1192 AD. Sixty-eight years before the earliest possible radiocarbon date.
Scanning all the placards in the case, I suddenly understand. Ugo is making a point. The giant photo on one side of the gallery is facing off against the manuscripts on the other. We will pit our library against your lab. Your science is young and has no memory, but our Church is ancient and forgets nothing. These books virtually prove that the radiocarbon tests are wrong: every book in this case mentions a relic seemingly identical to the Shroud, and all of these books were written before the earliest possible radiocarbon date.
I stare at the strange, fanciful names of their authors. Ordericus Vitalis. Gervase of Tilbury. These manuscripts are starlight from an extinct universe. Original copies of Latin authors writing in the age of the Crusades. The schism between Catholics and Orthodox is usually dated to 1054, when an angry papal messenger in the Orthodox capital of Constantinople took it upon himself to excommunicate the patriarch. But it would never have happened if Westerners hadn’t already become disconnected from the East and its Christian traditions. The Crusades, decades later, were what reopened the West’s eyes—and the manuscripts I see here, written in the 1100s, capture that exact moment. My rusty Latin is just enough to make out the news trickling in from the Holy Land, the news that again and again seems to have captured the Catholic imagination: there is a city called Edessa, in which is kept an ancient cloth imprinted with a mystical image of Jesus.

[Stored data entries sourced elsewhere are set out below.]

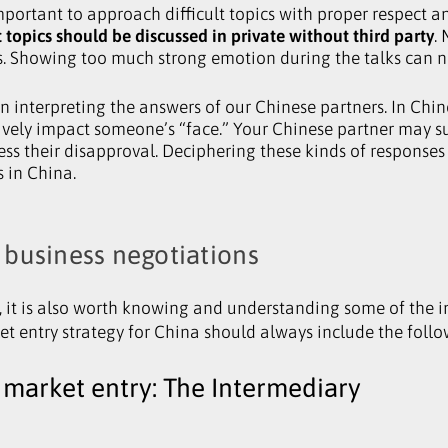
portant to approach difficult topics with proper respect and
 topics should be discussed in private without third party
.
s. Showing too much strong emotion during the talks can ne
in interpreting the answers of our Chinese partners. In Chin
ely impact someone’s “face.” Your Chinese partner may su
ess their disapproval. Deciphering these kinds of response
 in China.
 business negotiations
, it is also worth knowing and understanding some of the i
et entry strategy for China should always include the follo
 market entry: The Intermediary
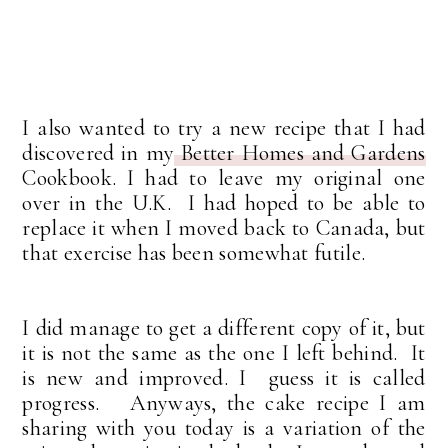
I also wanted to try a new recipe that I had
discovered in my
Better Homes and Gardens
Cookbook. I had to leave my original one
over in the U.K. I had hoped to be able to
replace it when I moved back to Canada, but
that exercise has been somewhat futile.
I did manage to get a different copy of it, but
it is not the same as the one I left behind. It
is new and improved. I guess it is called
progress. Anyways, the cake recipe I am
sharing with you today is a variation of the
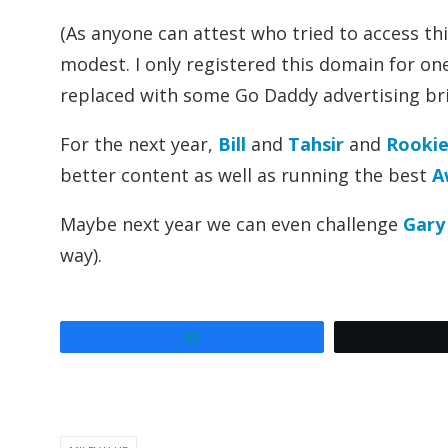
(As anyone can attest who tried to access th
modest. I only registered this domain for one
replaced with some Go Daddy advertising brie
For the next year,
Bill
and
Tahsir
and
Rookie 
better content as well as running the best
A
Maybe next year we can even challenge
Gary
way).
Share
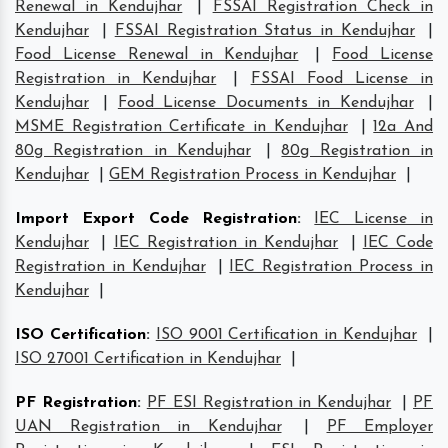
Renewal in Kendujhar
|
FSSAI Registration Check in
Kendujhar
|
FSSAI Registration Status in Kendujhar
|
Food License Renewal in Kendujhar
|
Food License
Registration in Kendujhar
|
FSSAI Food License in
Kendujhar
|
Food License Documents in Kendujhar
|
MSME Registration Certificate in Kendujhar
|
12a And
80g Registration in Kendujhar
|
80g Registration in
Kendujhar
|
GEM Registration Process in Kendujhar
|
Import Export Code Registration
:
IEC License in
Kendujhar
|
IEC Registration in Kendujhar
|
IEC Code
Registration in Kendujhar
|
IEC Registration Process in
Kendujhar
|
ISO Certification
:
ISO 9001 Certification in Kendujhar
|
ISO 27001 Certification in Kendujhar
|
PF Registration
:
PF ESI Registration in Kendujhar
|
PF
UAN Registration in Kendujhar
|
PF Employer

I didn’t realize the extent of the evidence Ugo had found. And the Diatessaron is yet to come, probably in the final gallery that lies ahead.
Suddenly Peter’s hand breaks out of my grip. “Simon!” he cries.
I look up to find my brother moving toward us quickly, descending like a bird of prey—blade-thin, with his cassock feathered out behind him.
“What’s wrong?” I say.
His blue eyes swirl with emotion. He sweeps up Peter in one arm and slips the other behind my back, ushering us back outside to the rear entrance to the museums. Then, in a low voice, he says, “Last night Lucio had a visitor at his apartment. A messenger from the Rota who had news about Ugo.”